By Niyati Shetty
(Reuters) – Westpac Banking Corp (AX:) said on Tuesday Chief Executive Brian Hartzer will step down and Chairman Lindsay Maxsted will bring forward his retirement, as the country’s biggest money-laundering scandal rocks Australia’s No.2 retail bank.
Financial crime regulator AUSTRAC last week accused Westpac of 23 million breaches of anti-money laundering laws, including allowing payments between known child exploiters, triggering calls for Hartzer’s resignation.
Australian Prime Minister Scott Morrison had called on the bank’s board to consider the CEO’s future, and along with Home Affairs Minister Peter Dutton and Attorney General Christian Porter joined investors, analysts and human rights campaigners in criticizing Westpac for enabling the payments at the center of the crisis.
“We sought feedback from all our stakeholders including shareholders and having done so it became clear that Board and management changes were in the best interest of the Bank,” Maxsted said in a statement.
Maxsted confirmed he will bring forward his retirement to the first half of 2020.
The departure appears to be an abrupt change of mind for Hartzer, who the previous day canceled end-of-year parties but assured staff “this is not a major issue”, according to The Australian newspaper.
In interviews with local media at the weekend, Maxsted had said firing Hartzer during the crisis would be destabilizing for the company.
Hartzer has been with the company for more than seven years, taking over as CEO and managing director in 2015.
Chief Financial Officer Peter King will take over as acting CEO of Australia’s oldest bank, effective Dec. 2. The bank has an annual general meeting scheduled for Dec. 12.

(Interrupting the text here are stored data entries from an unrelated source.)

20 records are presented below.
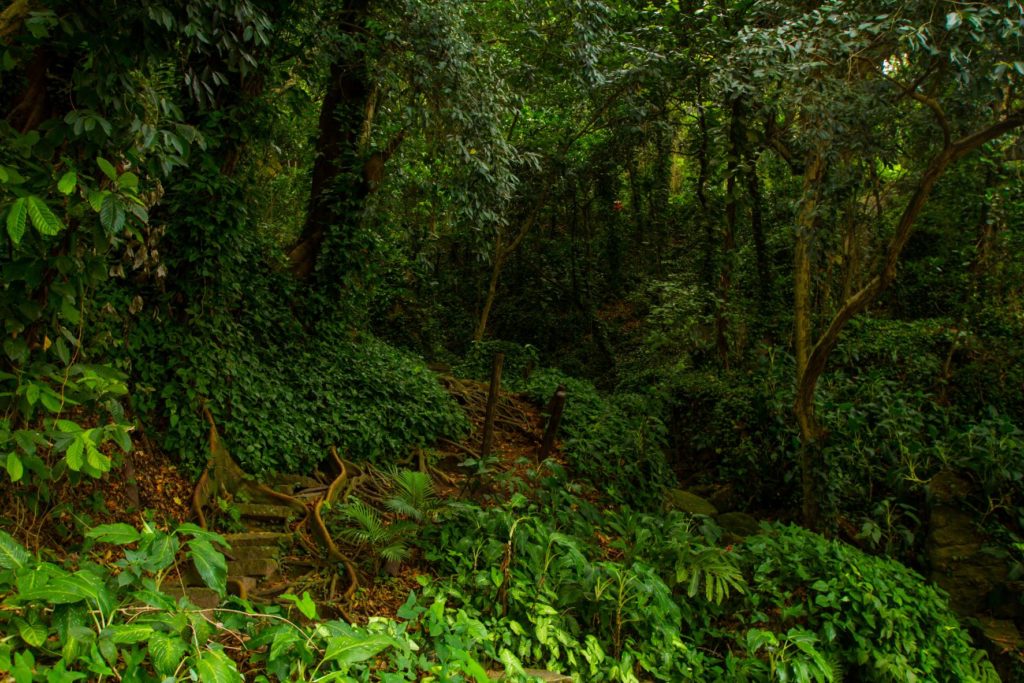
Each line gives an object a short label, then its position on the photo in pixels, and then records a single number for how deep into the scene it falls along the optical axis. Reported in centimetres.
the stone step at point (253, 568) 425
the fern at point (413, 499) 480
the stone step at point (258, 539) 467
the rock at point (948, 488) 604
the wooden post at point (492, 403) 649
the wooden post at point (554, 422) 756
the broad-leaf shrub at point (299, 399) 535
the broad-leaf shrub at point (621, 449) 695
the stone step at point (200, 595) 339
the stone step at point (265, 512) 516
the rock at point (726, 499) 752
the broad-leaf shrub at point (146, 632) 196
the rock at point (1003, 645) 498
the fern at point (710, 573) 418
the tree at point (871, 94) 451
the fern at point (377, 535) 445
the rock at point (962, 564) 545
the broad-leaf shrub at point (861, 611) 422
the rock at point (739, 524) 629
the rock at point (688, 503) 686
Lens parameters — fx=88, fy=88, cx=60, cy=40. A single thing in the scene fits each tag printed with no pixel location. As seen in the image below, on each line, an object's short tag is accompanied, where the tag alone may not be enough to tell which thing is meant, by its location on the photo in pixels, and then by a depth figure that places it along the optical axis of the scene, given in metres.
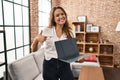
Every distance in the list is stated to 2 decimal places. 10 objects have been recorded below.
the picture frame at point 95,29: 3.27
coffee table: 1.62
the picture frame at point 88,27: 3.29
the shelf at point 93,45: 3.22
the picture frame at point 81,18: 3.35
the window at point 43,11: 2.74
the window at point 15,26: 1.66
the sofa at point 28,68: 1.32
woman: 0.95
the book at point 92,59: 2.47
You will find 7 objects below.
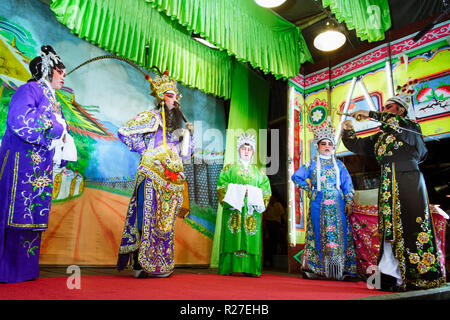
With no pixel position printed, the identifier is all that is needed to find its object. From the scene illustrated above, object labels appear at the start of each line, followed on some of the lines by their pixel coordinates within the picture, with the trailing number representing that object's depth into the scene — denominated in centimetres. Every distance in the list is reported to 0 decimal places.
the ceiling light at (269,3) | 387
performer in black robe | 231
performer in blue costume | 349
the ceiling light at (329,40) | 436
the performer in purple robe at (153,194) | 284
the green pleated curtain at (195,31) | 363
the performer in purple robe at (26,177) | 225
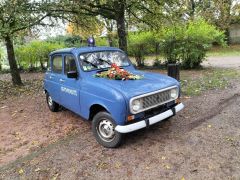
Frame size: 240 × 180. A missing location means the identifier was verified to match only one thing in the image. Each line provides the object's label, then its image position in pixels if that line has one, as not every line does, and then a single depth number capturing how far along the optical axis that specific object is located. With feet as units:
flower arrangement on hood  17.62
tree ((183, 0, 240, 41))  78.38
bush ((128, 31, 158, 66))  47.29
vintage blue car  15.10
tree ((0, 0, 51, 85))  29.78
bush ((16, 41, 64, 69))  56.08
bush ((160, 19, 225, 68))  41.75
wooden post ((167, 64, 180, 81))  28.94
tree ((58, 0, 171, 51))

Westpac shares closed down 1.3% on Monday, taking the total losses to about A$7.5 billion off market capitalization in the four days of trading since the lawsuit was announced.
A Westpac spokesman was not immediately available for a comment on Tuesday.
FINANCE SECTOR CASUALTIES PILE ON
Hartzer’s resignation is the latest in a long line of executive departures from a financial sector that has been under heavy scrutiny since a bruising public inquiry found rampant profiteering in the industry.
Larger rival Commonwealth Bank of Australia (AX:) was accused of similar breaches by AUSTRAC in 2017, resulting in a record A$700 million penalty and prompting the bank to bring forward its CEO Ian Narev’s retirement.(https://reut.rs/2O7qakK)
Financial planner AMP Ltd (AX:) lost its CEO, chair and several board members during the Royal Commission inquiry over accusations of doctoring a supposedly independent report to a regulator, while wealth manager IOOF Holdings (AX:) lost its CEO and chair over accusations in the inquiry of improperly using retiree money to prop up investment losses.
A separate legal action by a regulator found the IOOF bosses had not broken any laws.
In February, soon after the Royal Commission final report was published, the CEO and chair of No. 3 lender National Australia Bank (AX:) stood down after being singled out in the document for failing to accept responsibility for the bank’s wrongdoings.